> Listing
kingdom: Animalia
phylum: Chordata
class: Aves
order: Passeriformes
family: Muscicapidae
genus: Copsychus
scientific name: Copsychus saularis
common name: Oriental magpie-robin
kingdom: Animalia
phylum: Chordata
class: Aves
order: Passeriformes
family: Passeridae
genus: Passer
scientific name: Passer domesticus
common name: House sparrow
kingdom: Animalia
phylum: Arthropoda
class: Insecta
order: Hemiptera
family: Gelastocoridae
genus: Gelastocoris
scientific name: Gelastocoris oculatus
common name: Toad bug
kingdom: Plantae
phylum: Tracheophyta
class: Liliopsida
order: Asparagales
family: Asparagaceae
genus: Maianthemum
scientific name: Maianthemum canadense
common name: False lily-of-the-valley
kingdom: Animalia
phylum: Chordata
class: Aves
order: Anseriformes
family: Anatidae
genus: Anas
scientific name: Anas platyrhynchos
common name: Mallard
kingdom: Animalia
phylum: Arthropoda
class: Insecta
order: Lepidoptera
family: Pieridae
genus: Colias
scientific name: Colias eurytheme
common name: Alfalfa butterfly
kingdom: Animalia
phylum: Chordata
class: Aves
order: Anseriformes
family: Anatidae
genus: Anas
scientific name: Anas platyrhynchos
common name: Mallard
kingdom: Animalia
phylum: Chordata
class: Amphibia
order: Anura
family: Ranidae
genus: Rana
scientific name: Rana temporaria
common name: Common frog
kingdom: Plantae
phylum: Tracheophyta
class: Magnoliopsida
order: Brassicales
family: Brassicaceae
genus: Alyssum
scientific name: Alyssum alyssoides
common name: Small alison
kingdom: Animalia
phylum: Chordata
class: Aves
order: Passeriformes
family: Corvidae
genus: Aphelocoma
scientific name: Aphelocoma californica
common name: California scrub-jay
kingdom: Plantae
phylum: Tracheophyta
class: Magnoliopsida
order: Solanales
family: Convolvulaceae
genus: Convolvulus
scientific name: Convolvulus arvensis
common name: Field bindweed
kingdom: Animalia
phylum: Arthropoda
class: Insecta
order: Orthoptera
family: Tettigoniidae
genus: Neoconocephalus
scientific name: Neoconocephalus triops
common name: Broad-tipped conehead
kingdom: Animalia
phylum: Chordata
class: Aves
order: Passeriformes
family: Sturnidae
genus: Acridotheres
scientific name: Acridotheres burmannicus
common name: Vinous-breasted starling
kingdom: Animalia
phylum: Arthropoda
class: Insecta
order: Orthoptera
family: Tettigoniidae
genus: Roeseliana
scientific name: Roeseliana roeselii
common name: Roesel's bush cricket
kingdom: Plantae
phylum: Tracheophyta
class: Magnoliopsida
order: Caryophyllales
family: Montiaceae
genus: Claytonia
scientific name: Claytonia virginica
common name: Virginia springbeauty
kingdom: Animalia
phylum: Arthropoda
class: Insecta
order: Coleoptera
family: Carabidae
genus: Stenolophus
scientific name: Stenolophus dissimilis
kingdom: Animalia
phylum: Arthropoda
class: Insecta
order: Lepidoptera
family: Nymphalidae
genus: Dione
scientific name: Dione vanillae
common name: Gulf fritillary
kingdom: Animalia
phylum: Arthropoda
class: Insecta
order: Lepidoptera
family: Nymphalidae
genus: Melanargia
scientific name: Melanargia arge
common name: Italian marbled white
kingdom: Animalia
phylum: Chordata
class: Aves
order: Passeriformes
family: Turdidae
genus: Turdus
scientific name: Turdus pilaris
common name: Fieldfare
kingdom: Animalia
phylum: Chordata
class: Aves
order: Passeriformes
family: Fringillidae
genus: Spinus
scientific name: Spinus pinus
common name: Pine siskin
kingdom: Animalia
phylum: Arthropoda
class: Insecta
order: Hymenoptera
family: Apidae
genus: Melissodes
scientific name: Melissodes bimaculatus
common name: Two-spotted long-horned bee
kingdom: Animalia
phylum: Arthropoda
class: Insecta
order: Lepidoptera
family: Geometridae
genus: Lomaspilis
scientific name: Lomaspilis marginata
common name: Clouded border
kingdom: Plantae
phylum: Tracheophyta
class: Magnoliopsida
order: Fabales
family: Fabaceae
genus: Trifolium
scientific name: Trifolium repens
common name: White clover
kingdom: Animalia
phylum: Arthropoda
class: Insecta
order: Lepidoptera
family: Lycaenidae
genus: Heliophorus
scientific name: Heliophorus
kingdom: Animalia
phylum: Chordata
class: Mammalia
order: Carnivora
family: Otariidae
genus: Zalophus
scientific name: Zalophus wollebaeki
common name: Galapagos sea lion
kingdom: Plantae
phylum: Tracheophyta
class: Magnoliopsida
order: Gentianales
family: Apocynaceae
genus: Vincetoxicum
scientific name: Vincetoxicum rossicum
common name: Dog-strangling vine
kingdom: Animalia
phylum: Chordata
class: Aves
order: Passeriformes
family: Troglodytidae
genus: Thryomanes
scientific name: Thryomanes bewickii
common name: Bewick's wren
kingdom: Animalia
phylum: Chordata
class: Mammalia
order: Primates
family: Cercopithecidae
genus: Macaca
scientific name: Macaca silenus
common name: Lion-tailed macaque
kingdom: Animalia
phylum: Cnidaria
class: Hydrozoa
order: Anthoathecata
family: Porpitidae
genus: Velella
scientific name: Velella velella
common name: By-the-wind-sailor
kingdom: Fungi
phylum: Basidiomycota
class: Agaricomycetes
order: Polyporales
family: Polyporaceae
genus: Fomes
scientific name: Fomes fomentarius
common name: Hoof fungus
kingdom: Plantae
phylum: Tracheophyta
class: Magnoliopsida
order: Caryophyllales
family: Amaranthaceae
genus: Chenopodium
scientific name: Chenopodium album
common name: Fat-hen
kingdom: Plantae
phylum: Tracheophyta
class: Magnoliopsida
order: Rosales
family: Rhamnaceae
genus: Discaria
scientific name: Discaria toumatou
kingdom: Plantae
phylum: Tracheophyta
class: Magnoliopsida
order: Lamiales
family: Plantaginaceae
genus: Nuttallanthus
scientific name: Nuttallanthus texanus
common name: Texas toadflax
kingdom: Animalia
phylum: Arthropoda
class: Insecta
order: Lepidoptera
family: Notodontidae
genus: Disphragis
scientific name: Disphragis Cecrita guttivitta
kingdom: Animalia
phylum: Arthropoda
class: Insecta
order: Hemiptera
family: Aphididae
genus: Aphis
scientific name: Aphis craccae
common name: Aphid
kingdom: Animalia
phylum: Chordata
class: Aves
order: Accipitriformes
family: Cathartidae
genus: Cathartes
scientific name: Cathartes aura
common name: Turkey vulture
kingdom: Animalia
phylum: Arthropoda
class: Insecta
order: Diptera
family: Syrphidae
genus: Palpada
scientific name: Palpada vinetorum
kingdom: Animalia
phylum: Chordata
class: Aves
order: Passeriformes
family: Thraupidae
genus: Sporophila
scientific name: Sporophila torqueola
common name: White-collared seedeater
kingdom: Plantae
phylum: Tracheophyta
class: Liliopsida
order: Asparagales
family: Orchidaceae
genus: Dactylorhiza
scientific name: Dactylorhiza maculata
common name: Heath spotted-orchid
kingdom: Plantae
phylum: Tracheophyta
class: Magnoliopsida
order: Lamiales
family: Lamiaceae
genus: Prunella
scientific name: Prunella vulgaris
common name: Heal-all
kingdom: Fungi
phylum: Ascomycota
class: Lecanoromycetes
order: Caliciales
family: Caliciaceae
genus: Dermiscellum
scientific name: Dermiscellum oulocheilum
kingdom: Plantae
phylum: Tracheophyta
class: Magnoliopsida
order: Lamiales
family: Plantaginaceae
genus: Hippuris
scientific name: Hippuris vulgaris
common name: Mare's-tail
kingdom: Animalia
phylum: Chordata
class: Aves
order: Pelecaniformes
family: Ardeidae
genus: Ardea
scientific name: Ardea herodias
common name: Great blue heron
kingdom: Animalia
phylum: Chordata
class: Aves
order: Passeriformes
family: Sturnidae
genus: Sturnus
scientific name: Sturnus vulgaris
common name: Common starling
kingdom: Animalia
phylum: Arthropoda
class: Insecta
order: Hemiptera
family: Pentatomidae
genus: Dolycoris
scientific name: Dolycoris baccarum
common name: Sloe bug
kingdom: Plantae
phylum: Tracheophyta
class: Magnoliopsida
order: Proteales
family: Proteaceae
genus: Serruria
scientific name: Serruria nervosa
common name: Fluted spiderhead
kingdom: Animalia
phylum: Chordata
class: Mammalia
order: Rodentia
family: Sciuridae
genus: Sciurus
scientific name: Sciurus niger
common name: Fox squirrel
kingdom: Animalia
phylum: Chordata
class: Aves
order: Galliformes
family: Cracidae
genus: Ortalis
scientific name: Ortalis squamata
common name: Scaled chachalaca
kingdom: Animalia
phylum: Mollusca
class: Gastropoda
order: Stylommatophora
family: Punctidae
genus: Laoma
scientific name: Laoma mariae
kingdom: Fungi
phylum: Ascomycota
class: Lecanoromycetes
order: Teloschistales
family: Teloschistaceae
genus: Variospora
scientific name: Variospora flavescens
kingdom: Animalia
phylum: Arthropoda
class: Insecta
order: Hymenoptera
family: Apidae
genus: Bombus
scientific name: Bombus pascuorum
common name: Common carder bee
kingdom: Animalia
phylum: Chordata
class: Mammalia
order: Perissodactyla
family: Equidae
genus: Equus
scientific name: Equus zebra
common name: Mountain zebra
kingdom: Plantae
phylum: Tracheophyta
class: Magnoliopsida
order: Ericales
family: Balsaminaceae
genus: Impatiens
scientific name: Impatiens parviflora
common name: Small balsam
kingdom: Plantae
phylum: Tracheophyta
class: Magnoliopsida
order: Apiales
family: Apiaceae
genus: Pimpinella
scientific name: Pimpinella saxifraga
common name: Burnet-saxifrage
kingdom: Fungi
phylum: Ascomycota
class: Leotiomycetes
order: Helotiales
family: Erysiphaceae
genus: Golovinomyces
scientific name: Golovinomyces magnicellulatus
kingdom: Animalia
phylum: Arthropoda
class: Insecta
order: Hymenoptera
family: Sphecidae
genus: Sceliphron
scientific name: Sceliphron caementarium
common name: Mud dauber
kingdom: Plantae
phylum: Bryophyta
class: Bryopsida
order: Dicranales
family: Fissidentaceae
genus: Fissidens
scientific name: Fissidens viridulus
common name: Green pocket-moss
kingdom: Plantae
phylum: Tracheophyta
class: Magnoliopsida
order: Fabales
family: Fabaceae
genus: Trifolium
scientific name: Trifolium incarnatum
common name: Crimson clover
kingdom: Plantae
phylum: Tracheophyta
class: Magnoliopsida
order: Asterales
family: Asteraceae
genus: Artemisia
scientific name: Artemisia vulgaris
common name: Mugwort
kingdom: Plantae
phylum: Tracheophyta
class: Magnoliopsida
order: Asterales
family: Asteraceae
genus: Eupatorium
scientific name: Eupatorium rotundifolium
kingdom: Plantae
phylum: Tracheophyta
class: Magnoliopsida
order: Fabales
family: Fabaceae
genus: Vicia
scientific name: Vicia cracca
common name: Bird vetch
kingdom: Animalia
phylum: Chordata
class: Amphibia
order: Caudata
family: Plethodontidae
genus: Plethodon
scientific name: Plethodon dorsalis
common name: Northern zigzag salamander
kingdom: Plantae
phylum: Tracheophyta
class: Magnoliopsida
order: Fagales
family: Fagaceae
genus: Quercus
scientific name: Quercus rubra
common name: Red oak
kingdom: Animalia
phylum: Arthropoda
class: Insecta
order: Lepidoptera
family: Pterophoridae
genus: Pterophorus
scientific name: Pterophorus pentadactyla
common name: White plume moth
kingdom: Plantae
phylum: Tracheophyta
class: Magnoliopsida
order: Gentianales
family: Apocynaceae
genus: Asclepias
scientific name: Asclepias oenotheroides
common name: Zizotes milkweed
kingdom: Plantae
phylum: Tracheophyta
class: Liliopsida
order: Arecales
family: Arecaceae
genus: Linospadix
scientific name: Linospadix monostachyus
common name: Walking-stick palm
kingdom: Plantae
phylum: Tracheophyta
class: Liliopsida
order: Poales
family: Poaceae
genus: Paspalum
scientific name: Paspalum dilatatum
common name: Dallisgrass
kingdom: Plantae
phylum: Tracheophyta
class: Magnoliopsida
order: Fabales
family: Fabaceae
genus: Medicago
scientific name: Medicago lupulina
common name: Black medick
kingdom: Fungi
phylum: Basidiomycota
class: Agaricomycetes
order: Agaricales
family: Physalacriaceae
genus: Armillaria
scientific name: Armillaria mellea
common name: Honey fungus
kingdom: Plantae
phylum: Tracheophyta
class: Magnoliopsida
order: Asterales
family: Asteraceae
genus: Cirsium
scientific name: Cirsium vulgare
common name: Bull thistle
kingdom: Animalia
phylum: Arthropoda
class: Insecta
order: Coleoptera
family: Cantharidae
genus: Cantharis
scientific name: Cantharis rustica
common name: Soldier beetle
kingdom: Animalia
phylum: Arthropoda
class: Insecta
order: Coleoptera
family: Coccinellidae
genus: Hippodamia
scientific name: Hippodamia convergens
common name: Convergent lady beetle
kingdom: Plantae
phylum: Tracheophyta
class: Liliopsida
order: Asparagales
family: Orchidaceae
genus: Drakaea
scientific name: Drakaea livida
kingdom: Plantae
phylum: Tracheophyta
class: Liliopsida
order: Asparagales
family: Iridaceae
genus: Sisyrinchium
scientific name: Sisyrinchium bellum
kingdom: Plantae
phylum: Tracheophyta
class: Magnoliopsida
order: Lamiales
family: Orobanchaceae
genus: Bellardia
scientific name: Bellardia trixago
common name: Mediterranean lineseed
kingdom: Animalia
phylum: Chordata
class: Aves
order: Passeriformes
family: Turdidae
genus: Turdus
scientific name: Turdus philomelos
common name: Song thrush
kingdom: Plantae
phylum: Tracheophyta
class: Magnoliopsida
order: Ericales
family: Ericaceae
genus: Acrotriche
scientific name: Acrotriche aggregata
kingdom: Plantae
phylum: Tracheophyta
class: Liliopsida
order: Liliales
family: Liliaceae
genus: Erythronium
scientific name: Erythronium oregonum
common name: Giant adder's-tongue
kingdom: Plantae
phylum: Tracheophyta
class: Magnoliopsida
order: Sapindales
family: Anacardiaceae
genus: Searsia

> The request
Rewrite the lines of the material from the one holding "scientific name: Heliophorus" through the one holding "common name: Dog-strangling vine", inclusive, swapping "common name" for "vernacular name" and leaving all else as it stands. Give only those lines.

> Right answer
scientific name: Heliophorus
kingdom: Animalia
phylum: Chordata
class: Mammalia
order: Carnivora
family: Otariidae
genus: Zalophus
scientific name: Zalophus wollebaeki
vernacular name: Galapagos sea lion
kingdom: Plantae
phylum: Tracheophyta
class: Magnoliopsida
order: Gentianales
family: Apocynaceae
genus: Vincetoxicum
scientific name: Vincetoxicum rossicum
vernacular name: Dog-strangling vine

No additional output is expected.